For most college students, FAFSA is something we have to do that just is not great. Other students can easily experience a time full of fear and questions of family status. It reveals another layer of confusion to a system that is already complex. At the end of my senior year, my best friend was attempting to fill out the FASFA Verification Form (or audits) for his university. While I saw the document as a nuisance, he was struggling to find all of his family’s information. That day, for the first time ever, he told me about his parents’ immigration status. The FAFSA requires the student to prove their parents’ residency for in-state tuition. The requirement to prove residency would make sense, but the verification process is where the neediest students lose out.

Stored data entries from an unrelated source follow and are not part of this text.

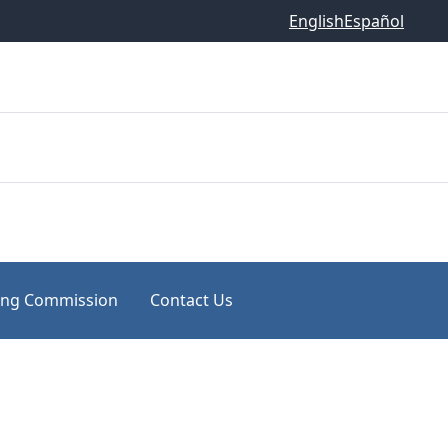
English
Español
ing Commission
Contact Us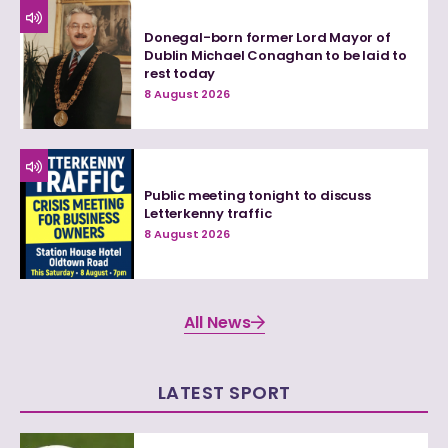
Donegal-born former Lord Mayor of
Dublin Michael Conaghan to be laid to
rest today
8 August 2026
Public meeting tonight to discuss
Letterkenny traffic
8 August 2026
All News
LATEST SPORT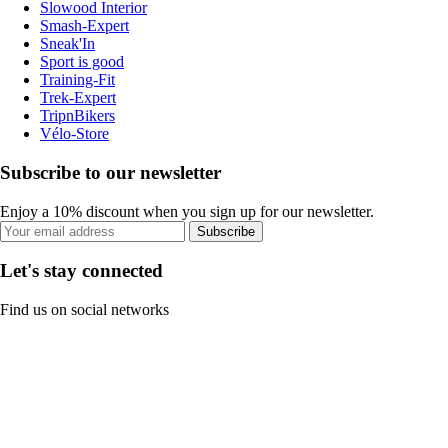
Slowood Interior
Smash-Expert
Sneak'In
Sport is good
Training-Fit
Trek-Expert
TripnBikers
Vélo-Store
Subscribe to our newsletter
Enjoy a 10% discount when you sign up for our newsletter.
Subscribe
Let's stay connected
Find us on social networks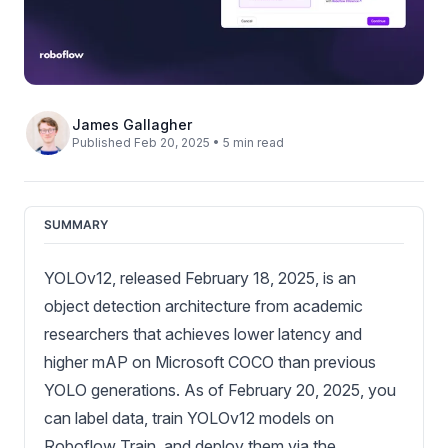
James Gallagher
Published Feb 20, 2025 • 5 min read
SUMMARY
YOLOv12, released February 18, 2025, is an
object detection architecture from academic
researchers that achieves lower latency and
higher mAP on Microsoft COCO than previous
YOLO generations. As of February 20, 2025, you
can label data, train YOLOv12 models on
Roboflow Train, and deploy them via the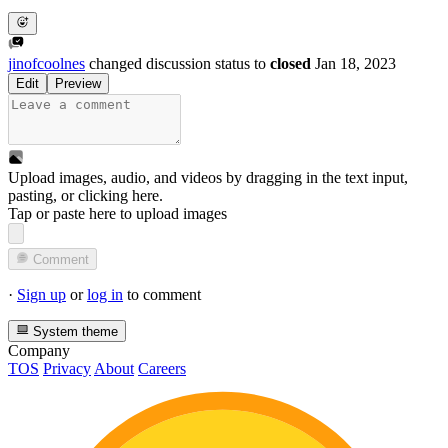
jinofcoolnes
changed discussion status to
closed
Jan 18, 2023
Edit
Preview
Upload images, audio, and videos by dragging in the text input,
pasting, or
clicking here
.
Tap or paste here to upload images
Comment
·
Sign up
or
log in
to comment
System theme
Company
TOS
Privacy
About
Careers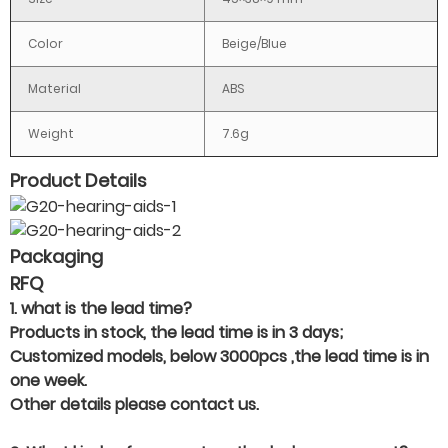
Color
Beige/Blue
Material
ABS
Weight
7.6g
Product Details
Packaging
RFQ
1. what is the lead time?
Products in stock, the lead time is in 3 days;
Customized models, below 3000pcs ,the lead time is in
one week.
Other details please contact us.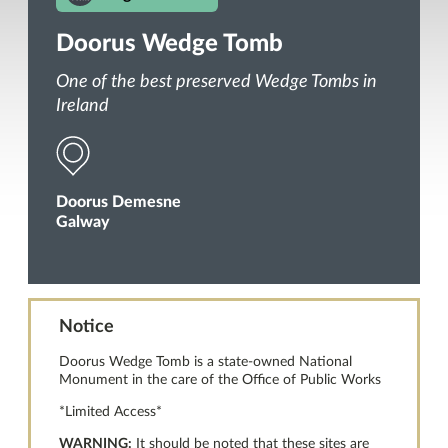
Doorus Wedge Tomb
One of the best preserved Wedge Tombs in
Ireland
Doorus Demesne
Galway
Notice
Doorus Wedge Tomb is a state-owned National
Monument in the care of the Office of Public Works
*Limited Access*
WARNING:
It should be noted that these sites are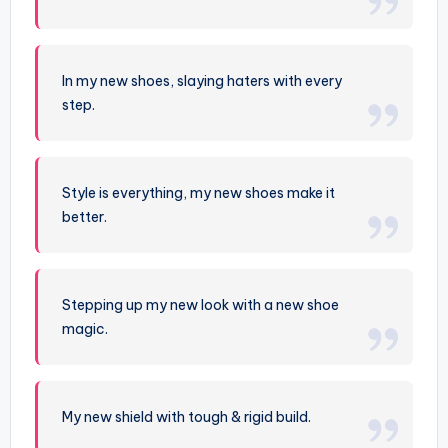
In my new shoes, slaying haters with every
step.
Style is everything, my new shoes make it
better.
Stepping up my new look with a new shoe
magic.
My new shield with tough & rigid build.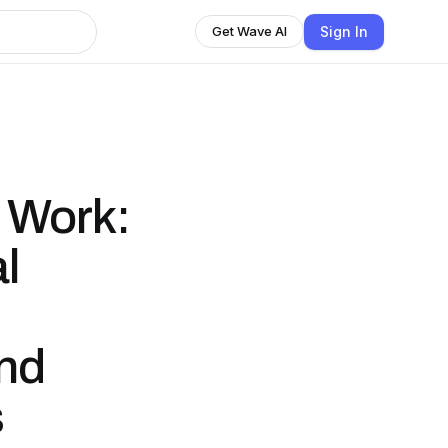
Sign In
Get Wave AI
e Work:
l
and
s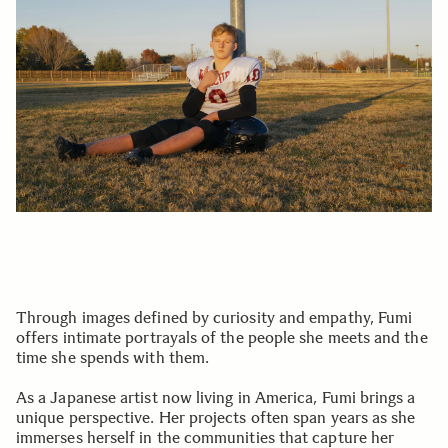
Through images defined by curiosity and empathy, Fumi
offers intimate portrayals of the people she meets and the
time she spends with them.
As a Japanese artist now living in America, Fumi brings a
unique perspective. Her projects often span years as she
immerses herself in the communities that capture her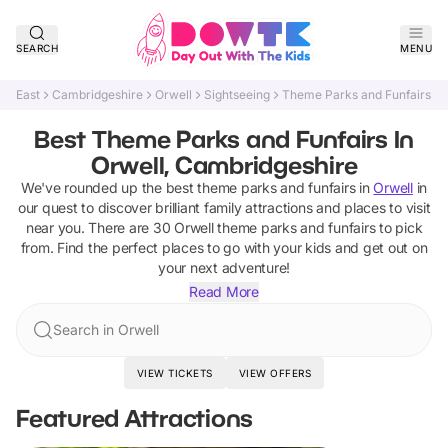
SEARCH
MENU
East
Cambridgeshire
Orwell
Sightseeing
Theme Parks and Funfairs
Best Theme Parks and Funfairs In
Orwell, Cambridgeshire
We've rounded up the best
theme parks and funfairs
in
Orwell
in
our quest to discover brilliant family attractions and places to visit
near you. There are
30
Orwell
theme parks and funfairs
to pick
from.
Find the perfect places to go with your kids and get out on
your next adventure!
Read More
Search in Orwell
VIEW TICKETS
VIEW OFFERS
Featured Attractions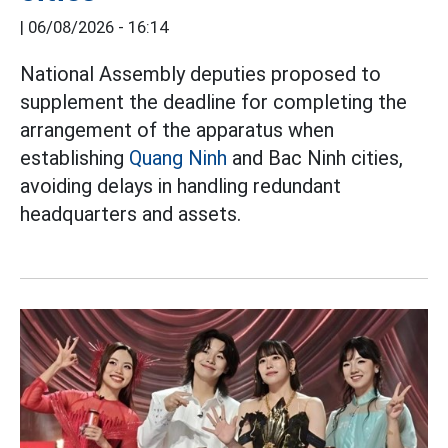
|
06/08/2026 - 16:14
National Assembly deputies proposed to
supplement the deadline for completing the
arrangement of the apparatus when
establishing
Quang Ninh
and Bac Ninh cities,
avoiding delays in handling redundant
headquarters and assets.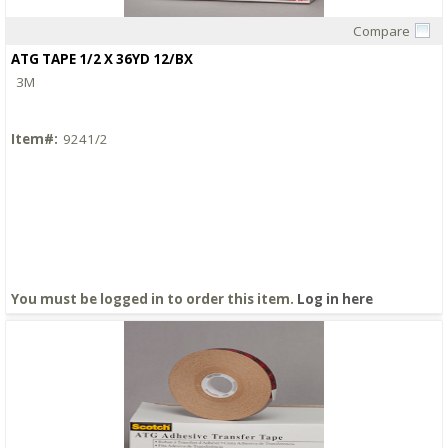
Compare
Quick View
ATG TAPE 1/2 X 36YD 12/BX
3M
Item#:
9241/2
You must be logged in to order this item.
Log in here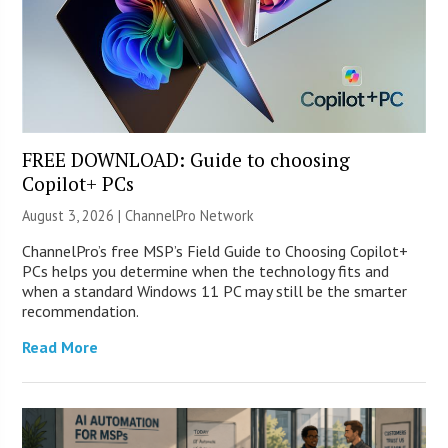
FREE DOWNLOAD: Guide to choosing
Copilot+ PCs
August 3, 2026 |
ChannelPro Network
ChannelPro’s free MSP’s Field Guide to Choosing Copilot+
PCs helps you determine when the technology fits and
when a standard Windows 11 PC may still be the smarter
recommendation.
Read More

The verification process sounds simple: If you are a “dependent” on the tax year that you use to fill out your FAFSA, you have to prove that the person you are dependent on is in-state. Where it becomes questionable is when that verification creates a hold on the application. That hold can mean that students lose out on the first come, first serve basis. Because my friend’s parents were not citizens, he struggled finding documentation and the required information. For him, there were not many places to find necessary resources. He was afraid that asking for help might be the reason his parents were deported.
According to Vox, Donald Trump wants immigrants to be afraid in the United States. The scary (but not surprising) part: It is working. Trump is hoping to make immigrants go through a harder application process to use public benefits.

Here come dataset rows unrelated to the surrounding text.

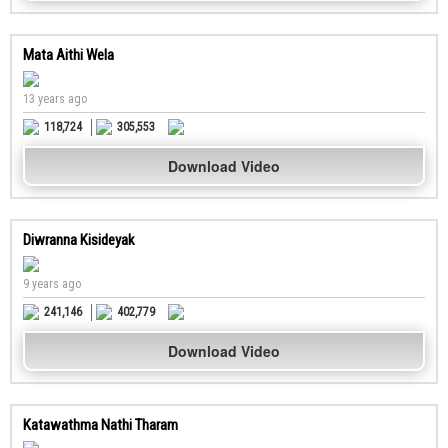
Mata Aithi Wela
13 years ago
118,724
305,553
Download Video
Diwranna Kisideyak
9 years ago
241,146
402,779
Download Video
Katawathma Nathi Tharam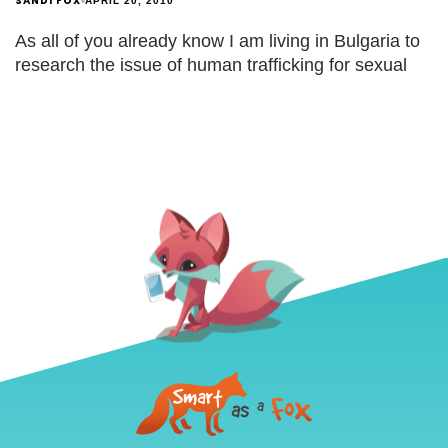
SANDI FOX
APRIL 20, 2010
As all of you already know I am living in Bulgaria to
research the issue of human trafficking for sexual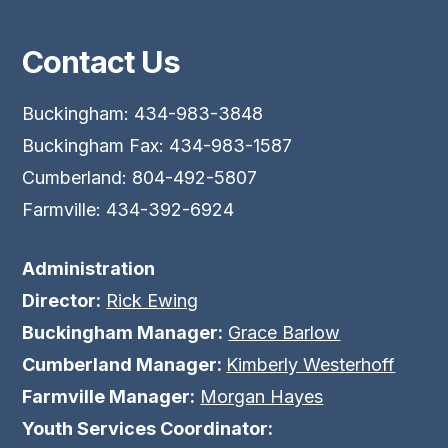
Contact Us
Buckingham: 434-983-3848
Buckingham Fax: 434-983-1587
Cumberland: 804-492-5807
Farmville: 434-392-6924
Administration
Director:
Rick Ewing
Buckingham Manager:
Grace Barlow
Cumberland Manager:
Kimberly Westerhoff
Farmville Manager:
Morgan Hayes
Youth Services Coordinator: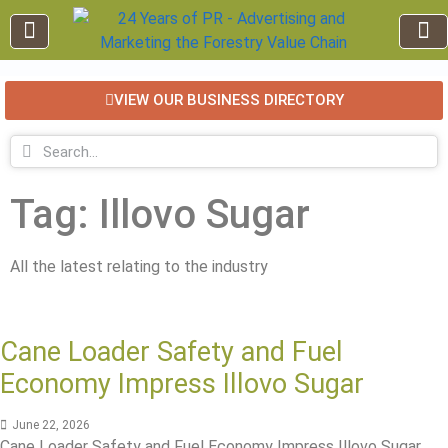
VIEW OUR BUSINESS DIRECTORY
EDUCATION AND TRAINING
INDUSTRY INFO
FOREST RECREATION / ECO TOURISM
BUSINESS
FOR SALE / L
Tag: Illovo Sugar
All the latest relating to the industry
Cane Loader Safety and Fuel
Economy Impress Illovo Sugar
June 22, 2026
Cane Loader Safety and Fuel Economy Impress Illovo Sugar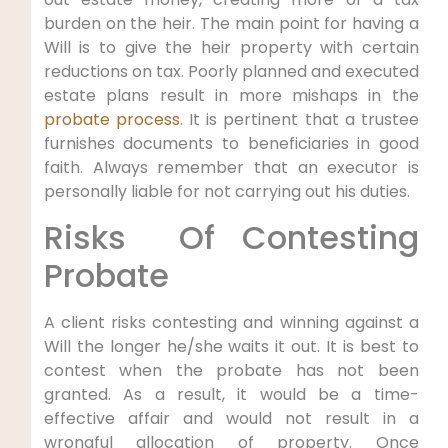
burden on the heir. The main point for having a
Will is to give the heir property with certain
reductions on tax. Poorly planned and executed
estate plans result in more mishaps in the
probate process
. It is pertinent that a trustee
furnishes documents to beneficiaries in good
faith. Always remember that an executor is
personally liable for not carrying out his duties.
Risks Of Contesting
Probate
A client risks contesting and winning against a
Will the longer he/she waits it out. It is best to
contest when the probate has not been
granted. As a result, it would be a time-
effective affair and would not result in a
wrongful allocation of property. Once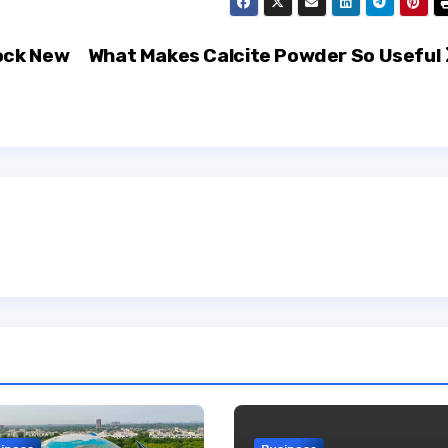
ock New
What Makes Calcite Powder So Useful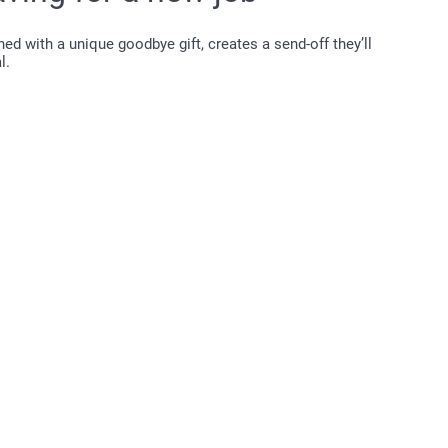
d with a unique goodbye gift, creates a send-off they’ll
l.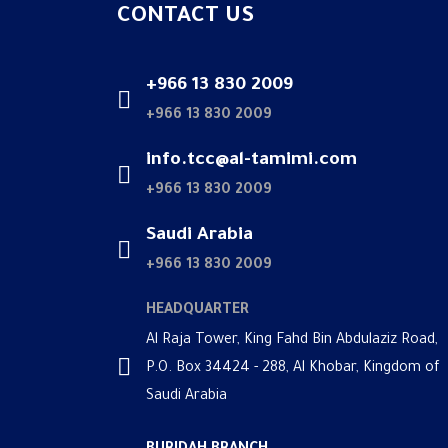
CONTACT US
+966 13 830 2009
+966 13 830 2009
info.tcc@al-tamimi.com
+966 13 830 2009
Saudi Arabia
+966 13 830 2009
HEADQUARTER
Al Raja Tower, King Fahd Bin Abdulaziz Road,
P.O. Box 34424 - 288, Al Khobar, Kingdom of
Saudi Arabia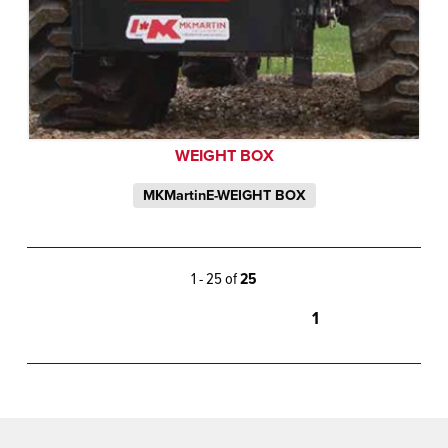
WEIGHT BOX
MKMartinE-WEIGHT BOX
1 - 25 of
25
1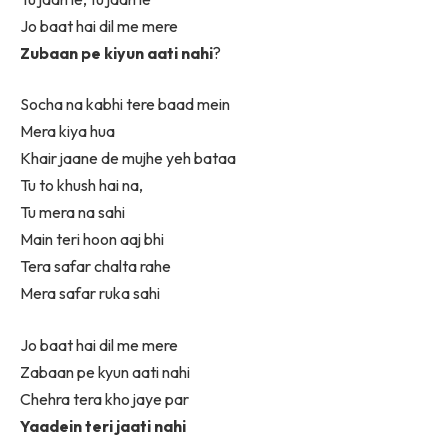
Jo baat hai dil me mere
Zubaan pe kiyun aati nahi
?
Socha na kabhi tere baad mein
Mera kiya hua
Khair jaane de mujhe yeh bataa
Tu to khush hai na,
Tu mera na sahi
Main teri hoon aaj bhi
Tera safar chalta rahe
Mera safar ruka sahi
Jo baat hai dil me mere
Zabaan pe kyun aati nahi
Chehra tera kho jaye par
Yaadein teri jaati nahi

It turns out that immigrants are not the only ones that lose out. The lower class in general also tends to be the ones affected by these audits. When these audits target low income students, the burden of filling it out can actually cause students to not receive the Pell Grant (typically awarded to students who show a large financial need based on their Expected Family Contribution which provides an estimate for how much the family can produce) at all. According to the National College Access Network, this can be referred to as “verification melt.” They estimate that only 31 percent of lower income students make it to college with the Pell Grant they are entitled to.
According to Time, 90 percent of audits tend to affect low income students. The families that do go forward with the verification are met with a series of excruciatingly tedious tasks. According to the Institute for College Access and Success, 80 percent of aid administrators agree that navigating the verification process is difficult for students and families. They also found that one third of administrators said that almost always or often leaves aid undetermined even after the semester has started. Additionally, 56 percent agreed that the process prevented eligible students (not just lower class) from getting the aid they need to pay for college.
The verification process leaves students in the dark about their college finances. For students stuck in the middle of the painful process, it can add an additional burden to the students and their families. Students often are left with a disadvantage at the beginning of their college career. Disadvantaged students have to consider the massive burden that debt places on their future, how the debt can actually grow larger than what the student owed at graduation and how that debt affects them later in life.
For lower income students and children of immigrants, the financial aid system is not just annoying, it is costing them their education. College students have to recognize that we lose out when these students do not attend college. We can learn so much from their experiences and they deserve the same opportunities as all of us. Education and knowledge should not be reserved just for the privileged. The first step to opening these doors for everyone is to stop holding disadvantaged students from receiving federal student aid.